En conséquence, à la lumière de l’ensemble de ces éléments, il apparaît que Mme [J] [G] a à de multiples reprises pris des pauses dont la durée dépassait le cadre conventionnel fixé par les parties, a quitté son poste à de multiples reprises avant la fin de son service et ce sans autorisation préalable de l’employeur et n’a pas respecté la productivité attendue à son poste, la multiplicité de ces manquements sur une période de temps représentative et nonobstant une mise à pied disciplinaire le 19 octobre 2021 pour abandon de poste, sur un poste important dans le processus logistique, présentant un degré de gravité tel qu’ils rendent impossible le maintien de Mme [J] [G] dans l’entreprise, étant inopérant à ce titre l’attache prise par une société d’intérim auprès de Mme [J] [G] postérieurement à son licenciement pour être embauchée par la SASU [1], alors même que cette dernière a immédiatement refusé cette candidature.
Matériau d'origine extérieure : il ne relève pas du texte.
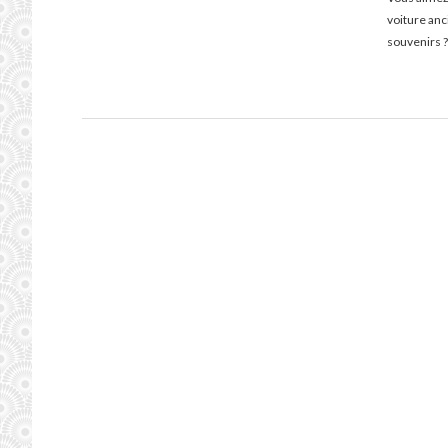
voiture an
souvenirs ?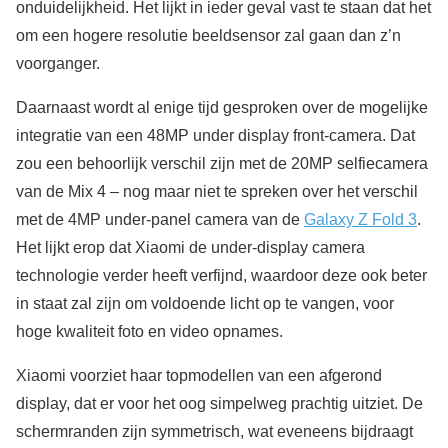
onduidelijkheid. Het lijkt in ieder geval vast te staan dat het
om een hogere resolutie beeldsensor zal gaan dan z’n
voorganger.
Daarnaast wordt al enige tijd gesproken over de mogelijke
integratie van een 48MP under display front-camera. Dat
zou een behoorlijk verschil zijn met de 20MP selfiecamera
van de Mix 4 – nog maar niet te spreken over het verschil
met de 4MP under-panel camera van de
Galaxy Z Fold 3
.
Het lijkt erop dat Xiaomi de under-display camera
technologie verder heeft verfijnd, waardoor deze ook beter
in staat zal zijn om voldoende licht op te vangen, voor
hoge kwaliteit foto en video opnames.
Xiaomi voorziet haar topmodellen van een afgerond
display, dat er voor het oog simpelweg prachtig uitziet. De
schermranden zijn symmetrisch, wat eveneens bijdraagt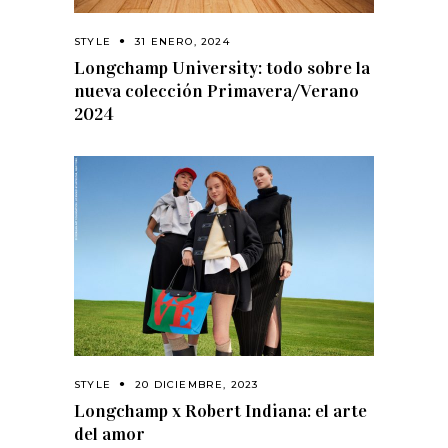
STYLE
31 ENERO, 2024
Longchamp University: todo sobre la
nueva colección Primavera/Verano
2024
STYLE
20 DICIEMBRE, 2023
Longchamp x Robert Indiana: el arte
del amor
Le jugement ayant déclaré le licenciement de Mme [J] [G] fondé sur une faute grave sera par conséquent confirmé, et Mme [J] [G] sera déboutée de ses demandes tendant à voir déclaré dénué de cause réelle et sérieuse son licenciement, et d’indemnité compensatrice de préavis, d’indemnité de licenciement et d’indemnité pour licenciement sans cause réelle et sérieuse.
3- Sur la demande de rappel de salaires au titre de mise à pied conservatoire':
Le licenciement de Mme [J] [G] reposant sur une faute grave, elle sera subséquemment déboutée de ses demandes de rappels de salaires au titre de la mise à pied conservatoire et congés payés afférents.
4- Sur la remise de documents sous astreinte':
Le licenciement de Mme [J] [G] reposant sur une faute grave et cette dernière étant déboutée de ses demandes indemnitaires et de rappels de salaires subséquentes, elle sera tout autant déboutée de sa demande de remise de documents modifiés sous astreinte.
5- Sur les frais irrépétibles et les dépens':
Mme [J] [G] sera déboutée de sa demande au titre des dispositions de l’article 700 du code de procédure civile et sera condamnée à verser à la SASU [1] la somme de 1.000 euros à ce titre à hauteur de cour, la décision ayant statué sur ce point étant confirmée pour la première instance.
Mme [J] [G] succombant en son appel supportera les entiers dépens d’appel, les dépens de première instance restant répartis ainsi que décidé par le premier juge.
PAR CES MOTIFS
La cour, statuant par arrêt contradictoire en dernier ressort,
Confirme en toutes ses dispositions le jugement rendu le 18 novembre 2024 par le conseil des prud’hommes de [Localité 4]';
Y ajoutant':
Condamne Mme [J] [G] à verser à la SASU [1] la somme de 1.000 euros sur le fondement des dispositions de l’article 700 du code de procédure civile';
Déboute Mme [J] [G] de sa demande au titre des dispositions de l’article 700 du code de procédure civile';
Condamne Mme [J] [G] aux entiers dépens d’appel.
Ledit arrêt a été prononcé par mise à disposition au greffe le dix sept avril deux mille vingt six et signé par M. Christophe Estève, président de chambre et Fabienne Arnoux, cadre greffier.